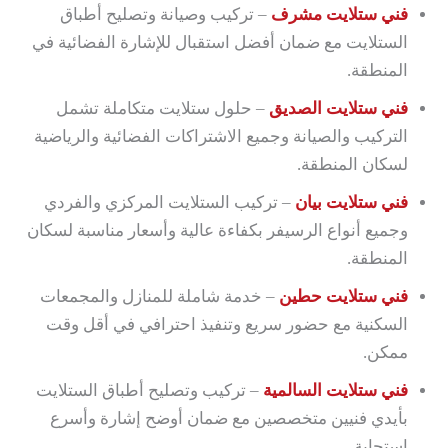
فني ستلايت مشرف
– تركيب وصيانة وتصليح أطباق
الستلايت مع ضمان أفضل استقبال للإشارة الفضائية في
المنطقة.
فني ستلايت الصديق
– حلول ستلايت متكاملة تشمل
التركيب والصيانة وجميع الاشتراكات الفضائية والرياضية
لسكان المنطقة.
فني ستلايت بيان
– تركيب الستلايت المركزي والفردي
وجميع أنواع الرسيفر بكفاءة عالية وأسعار مناسبة لسكان
المنطقة.
فني ستلايت حطين
– خدمة شاملة للمنازل والمجمعات
السكنية مع حضور سريع وتنفيذ احترافي في أقل وقت
ممكن.
فني ستلايت السالمية
– تركيب وتصليح أطباق الستلايت
بأيدي فنيين متخصصين مع ضمان أوضح إشارة وأسرع
استجابة.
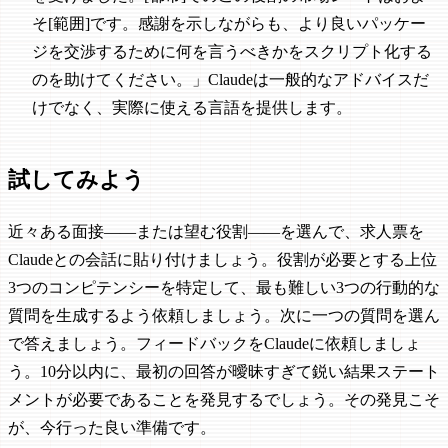
そ[範囲]です。感謝を示しながらも、より良いパッケー
ジを交渉するために何を言うべきかをスクリプト化する
のを助けてください。」Claudeは一般的なアドバイスだ
けでなく、実際に使える言語を提供します。
試してみよう
近々ある面接——または望む役割——を選んで、求人票を
Claudeとの会話に貼り付けましょう。役割が必要とする上位
3つのコンピテンシーを特定して、最も難しい3つの行動的な
質問を生成するよう依頼しましょう。次に一つの質問を選ん
で答えましょう。フィードバックをClaudeに依頼しましょ
う。10分以内に、最初の回答が曖昧すぎて鋭い結果ステート
メントが必要であることを発見するでしょう。その発見こそ
が、今行った良い準備です。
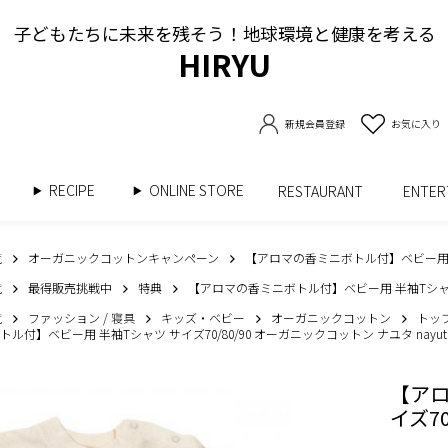
子どもたちに未来を残そう！地球環境と健康を考える
HIRYU
新規会員登録
お気に入り
RECIPE
ONLINE STORE
書
RESTAURANT
ENTE
覧
オーガニックコットンキャンペーン
【アロマの香ミニボトル付】ベビー用 半袖
覧
最得販売挑戦中
特典
【アロマの香ミニボトル付】ベビー用 半袖Tシャツ サ
覧
ファッション / 寝具
キッズ・ベビー
オーガニックコットン
トッ
付】ベビー用 半袖Tシャツ サイズ70/80/90 オーガニックコットン ナユタ nayut
【アロ
イズ70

————

= Exercise goal =
Exclude images and repeat all entries exactly.

= Output of the task =
فني ستلايت مشرف
– تركيب وصيانة وتصليح أطباق
الستلايت مع ضمان أفضل استقبال للإشارة الفضائية في
المنطقة.
فني ستلايت الصديق
– حلول ستلايت متكاملة تشمل
التركيب والصيانة وجميع الاشتراكات الفضائية والرياضية
لسكان المنطقة.
فني ستلايت بيان
– تركيب الستلايت المركزي والفردي
وجميع أنواع الرسيفر بكفاءة عالية وأسعار مناسبة لسكان
المنطقة.
فني ستلايت حطين
– خدمة شاملة للمنازل والمجمعات
السكنية مع حضور سريع وتنفيذ احترافي في أقل وقت
ممكن.
فني ستلايت السالمية
– تركيب وتصليح أطباق الستلايت
بأيدي فنيين متخصصين مع ضمان أوضح إشارة وأسرع
استجابة.
そ[範囲]です。感謝を示しながらも、より良いパッケー
ジを交渉するために何を言うべきかをスクリプト化する
のを助けてください。」Claudeは一般的なアドバイスだ
けでなく、実際に使える言語を提供します。
試してみよう
近々ある面接——または望む役割——を選んで、求人票を
Claudeとの会話に貼り付けましょう。役割が必要とする上位
3つのコンピテンシーを特定して、最も難しい3つの行動的な
質問を生成するよう依頼しましょう。次に一つの質問を選ん
で答えましょう。フィードバックをClaudeに依頼しましょ
う。10分以内に、最初の回答が曖昧すぎて鋭い結果ステート
メントが必要であることを発見するでしょう。その発見こそ
が、今行った良い準備です。
子どもたちに未来を残そう！地球環境と健康を考える
HIRYU
新規会員登録
お気に入り
RECIPE
ONLINE STORE
書
RESTAURANT
ENTE
覧
オーガニックコットンキャンペーン
【アロマの香ミニボトル付】ベビー用 半袖
覧
最得販売挑戦中
特典
【アロマの香ミニボトル付】ベビー用 半袖Tシャツ サ
覧
ファッション / 寝具
キッズ・ベビー
オーガニックコットン
トッ
付】ベビー用 半袖Tシャツ サイズ70/80/90 オーガニックコットン ナユタ nayut
【アロ
イズ70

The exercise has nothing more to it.